It's said that tea, in general, has lower levels of caffeine than coffee, and that black tea has more caffeine than green tea (which has more caffeine than white tea).

This suggests that the higher degree of fermentation of the tea, the higher the caffeine level. Is that correct? Does fermentation concentrate caffeine?

How is it that these teas, all coming from the same plant, have different levels of caffeine?

3 Answers 3


Rate Tea tells us this is a myth:

Many tea companies, and even some reputable entities such as the U.S. Department of Agriculture, have made misleading generalizations about the caffeine content of broad classes of tea.

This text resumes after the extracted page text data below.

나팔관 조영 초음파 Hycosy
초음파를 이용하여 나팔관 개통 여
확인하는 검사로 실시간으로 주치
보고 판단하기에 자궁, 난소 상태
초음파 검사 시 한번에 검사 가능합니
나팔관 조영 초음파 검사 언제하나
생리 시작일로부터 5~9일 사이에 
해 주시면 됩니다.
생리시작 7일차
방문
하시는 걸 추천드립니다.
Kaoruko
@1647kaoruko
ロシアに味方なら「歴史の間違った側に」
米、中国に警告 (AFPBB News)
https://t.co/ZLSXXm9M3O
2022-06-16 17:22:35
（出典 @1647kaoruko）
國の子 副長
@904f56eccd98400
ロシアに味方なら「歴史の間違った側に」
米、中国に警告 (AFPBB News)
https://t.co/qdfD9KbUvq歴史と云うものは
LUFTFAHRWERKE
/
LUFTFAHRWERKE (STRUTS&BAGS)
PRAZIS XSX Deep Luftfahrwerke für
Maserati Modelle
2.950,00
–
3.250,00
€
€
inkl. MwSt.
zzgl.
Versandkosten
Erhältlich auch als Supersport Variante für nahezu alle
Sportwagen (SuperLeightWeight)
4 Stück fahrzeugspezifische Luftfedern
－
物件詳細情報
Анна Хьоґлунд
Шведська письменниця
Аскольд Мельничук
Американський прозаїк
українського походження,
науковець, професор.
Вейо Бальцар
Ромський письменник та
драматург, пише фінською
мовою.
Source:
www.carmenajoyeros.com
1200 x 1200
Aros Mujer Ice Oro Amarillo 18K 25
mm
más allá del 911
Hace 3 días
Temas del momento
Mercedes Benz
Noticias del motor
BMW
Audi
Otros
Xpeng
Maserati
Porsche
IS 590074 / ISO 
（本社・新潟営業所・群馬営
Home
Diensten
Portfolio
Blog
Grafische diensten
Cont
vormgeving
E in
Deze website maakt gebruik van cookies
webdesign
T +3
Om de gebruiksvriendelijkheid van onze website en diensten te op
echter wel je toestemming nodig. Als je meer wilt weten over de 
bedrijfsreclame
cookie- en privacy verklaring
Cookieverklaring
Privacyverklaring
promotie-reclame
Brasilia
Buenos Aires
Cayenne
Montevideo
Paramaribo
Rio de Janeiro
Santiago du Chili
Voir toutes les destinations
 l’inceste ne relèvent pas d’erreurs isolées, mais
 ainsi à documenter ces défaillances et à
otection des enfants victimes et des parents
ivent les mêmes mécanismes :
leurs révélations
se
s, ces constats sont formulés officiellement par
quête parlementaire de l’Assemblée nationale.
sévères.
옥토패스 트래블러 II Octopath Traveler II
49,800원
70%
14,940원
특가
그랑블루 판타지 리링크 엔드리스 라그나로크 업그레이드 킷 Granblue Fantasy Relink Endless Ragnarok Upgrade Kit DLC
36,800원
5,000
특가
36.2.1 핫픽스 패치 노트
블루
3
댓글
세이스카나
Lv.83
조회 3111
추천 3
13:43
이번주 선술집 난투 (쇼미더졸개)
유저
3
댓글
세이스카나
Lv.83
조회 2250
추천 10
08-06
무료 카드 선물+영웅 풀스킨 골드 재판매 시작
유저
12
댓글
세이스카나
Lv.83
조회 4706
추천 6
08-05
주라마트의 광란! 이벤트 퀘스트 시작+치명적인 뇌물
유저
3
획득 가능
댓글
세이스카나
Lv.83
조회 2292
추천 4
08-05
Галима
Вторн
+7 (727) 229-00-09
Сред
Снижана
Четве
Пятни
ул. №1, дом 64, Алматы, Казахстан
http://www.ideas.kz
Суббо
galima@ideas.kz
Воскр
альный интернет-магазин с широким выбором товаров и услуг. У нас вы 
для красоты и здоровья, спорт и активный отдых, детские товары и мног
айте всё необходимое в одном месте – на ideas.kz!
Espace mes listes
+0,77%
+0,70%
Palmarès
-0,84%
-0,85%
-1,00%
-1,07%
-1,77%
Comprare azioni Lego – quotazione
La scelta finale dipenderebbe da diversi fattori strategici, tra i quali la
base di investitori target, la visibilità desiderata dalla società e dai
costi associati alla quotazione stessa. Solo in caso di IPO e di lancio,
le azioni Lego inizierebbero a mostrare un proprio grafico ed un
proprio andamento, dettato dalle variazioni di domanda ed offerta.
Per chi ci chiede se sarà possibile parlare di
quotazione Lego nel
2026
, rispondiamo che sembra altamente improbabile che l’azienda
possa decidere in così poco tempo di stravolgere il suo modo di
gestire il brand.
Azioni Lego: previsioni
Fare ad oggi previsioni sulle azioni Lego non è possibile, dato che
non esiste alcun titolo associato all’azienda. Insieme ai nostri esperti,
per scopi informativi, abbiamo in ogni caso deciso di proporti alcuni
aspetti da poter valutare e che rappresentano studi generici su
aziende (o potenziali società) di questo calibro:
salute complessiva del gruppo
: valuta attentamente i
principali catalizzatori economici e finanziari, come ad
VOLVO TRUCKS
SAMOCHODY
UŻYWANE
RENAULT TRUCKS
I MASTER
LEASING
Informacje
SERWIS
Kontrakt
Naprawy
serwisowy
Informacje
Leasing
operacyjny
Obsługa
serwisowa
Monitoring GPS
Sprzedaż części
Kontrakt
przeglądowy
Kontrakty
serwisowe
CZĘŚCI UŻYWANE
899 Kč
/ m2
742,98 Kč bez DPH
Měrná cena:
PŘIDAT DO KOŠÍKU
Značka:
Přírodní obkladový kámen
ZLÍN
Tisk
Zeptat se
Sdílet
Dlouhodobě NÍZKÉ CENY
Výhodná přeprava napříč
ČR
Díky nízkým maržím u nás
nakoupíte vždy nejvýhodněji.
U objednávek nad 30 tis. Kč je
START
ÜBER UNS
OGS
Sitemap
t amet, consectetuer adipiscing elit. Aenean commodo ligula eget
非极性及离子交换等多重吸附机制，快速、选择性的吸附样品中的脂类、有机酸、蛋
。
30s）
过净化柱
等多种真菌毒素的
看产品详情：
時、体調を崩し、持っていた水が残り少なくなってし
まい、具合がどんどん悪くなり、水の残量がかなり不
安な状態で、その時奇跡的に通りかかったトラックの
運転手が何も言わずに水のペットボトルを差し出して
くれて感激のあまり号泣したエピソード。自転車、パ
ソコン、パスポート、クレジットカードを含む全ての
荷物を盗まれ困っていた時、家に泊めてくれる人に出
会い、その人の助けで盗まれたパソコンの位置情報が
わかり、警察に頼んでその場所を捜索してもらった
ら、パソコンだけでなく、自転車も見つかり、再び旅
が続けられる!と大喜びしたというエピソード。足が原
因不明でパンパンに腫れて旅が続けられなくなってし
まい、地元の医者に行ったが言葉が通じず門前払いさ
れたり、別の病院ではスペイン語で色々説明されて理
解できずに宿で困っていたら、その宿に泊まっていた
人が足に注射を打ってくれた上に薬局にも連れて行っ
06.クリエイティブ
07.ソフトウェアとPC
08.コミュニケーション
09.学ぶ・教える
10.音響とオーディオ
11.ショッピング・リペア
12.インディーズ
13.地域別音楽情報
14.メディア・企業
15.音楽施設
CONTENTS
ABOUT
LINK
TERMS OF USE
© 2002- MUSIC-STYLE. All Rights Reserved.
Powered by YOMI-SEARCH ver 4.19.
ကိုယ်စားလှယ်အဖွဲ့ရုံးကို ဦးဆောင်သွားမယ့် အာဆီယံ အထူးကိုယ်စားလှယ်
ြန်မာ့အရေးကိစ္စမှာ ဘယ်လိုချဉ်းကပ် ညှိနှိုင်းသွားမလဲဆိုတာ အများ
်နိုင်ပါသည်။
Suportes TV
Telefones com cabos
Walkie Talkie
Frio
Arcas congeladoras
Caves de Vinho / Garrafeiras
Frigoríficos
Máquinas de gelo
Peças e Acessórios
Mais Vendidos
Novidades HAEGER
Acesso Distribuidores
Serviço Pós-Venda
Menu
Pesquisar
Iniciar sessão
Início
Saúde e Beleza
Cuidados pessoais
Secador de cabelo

It is a widespread myth that black tea contains more caffeine than green tea, and another myth that white tea contains the least caffeine of all teas.

They indicate that brewing method is the main determiner of caffeine levels in the brewed tea.

The source article goes on to cite various credible scientific sources, which raise the credibility of this assertion. Unfortunately, most of their links have gone bad, which makes it harder to check the background science.

This caffeine level table from Mayo Clinic does indicate slightly different levels, but that is likely to be a result of different brewing details across tea types rather than fundamental to the tea plant itself.


There are two factors that matter: the duration of steeping, and to a lesser extent, which portions of the tea plant are used.

In Japan, most people brew Japanese green tea for a matter of seconds, unless they are brewing a tea like gyokuro that has better results with a low-temperature steeping. Oolongs also tend to have a shorter infusion time than black teas if prepared by oolong enthusiasts, though generally longer than green tea. In contrast, most Americans and Europeans steep black teas for on the order of 1-5 minutes, depending on whether they are using a typical dusty teabag or a tea with mostly unbroken leaves. In practice, these brewing differences make up the largest difference in caffeine content.

However, there are certain varieties of teas which have a lower content mostly because they use different parts of the tea plant. Kukicha, for example, tends to have a lower caffeine content even with a longer infusion time because it consists mainly of leaf stems and twigs, which apparently have lower caffeine content than the leaves.


There seems to be no well-understood correlation between the level of caffeine in tea and the type, processing, or brewing. Actual data seems hard to get hold of, because measuring the caffeine content of a cup of tea requires expensive laboratory equipment.

Tea: history, terroirs, varieties by Gascoyne, Marchand, Desharnais and Americi (Firefly Books, 2011, translated from the 2009 French original) reports on the caffeine concentration of 35 different teas, measured by liquid chromatography. 5g of tea was brewed using temperature appropriate for the type of tea. The brewing times all seem quite long (3.5 to 6 minutes). The results are all over the place: 58mg of caffeine per cup for a First Flush Darjeeling (nominally black), 50mg for the (green) Xue Ya and Tai Ping Hou Kui, 49mg for a Bai Hao wulong, 48mg for a (green) Sencha, down to 12mg for a Tie Guan Yin wulong and another Sencha, with Yerba mate (not a tea) at 18mg, an Assam (black) at 22mg, and a white "Bai Mu Dan Wang" at 39mg.

The top caffeine content reported was actually an outlier. This was 126mg, using only 1.5g of Matcha that had been infused for only 30 seconds at 75°C (167°F). Perhaps this indicates that powdered tea has more caffeine than other types, but I would hesitate to draw any other conclusions without a lot of further study.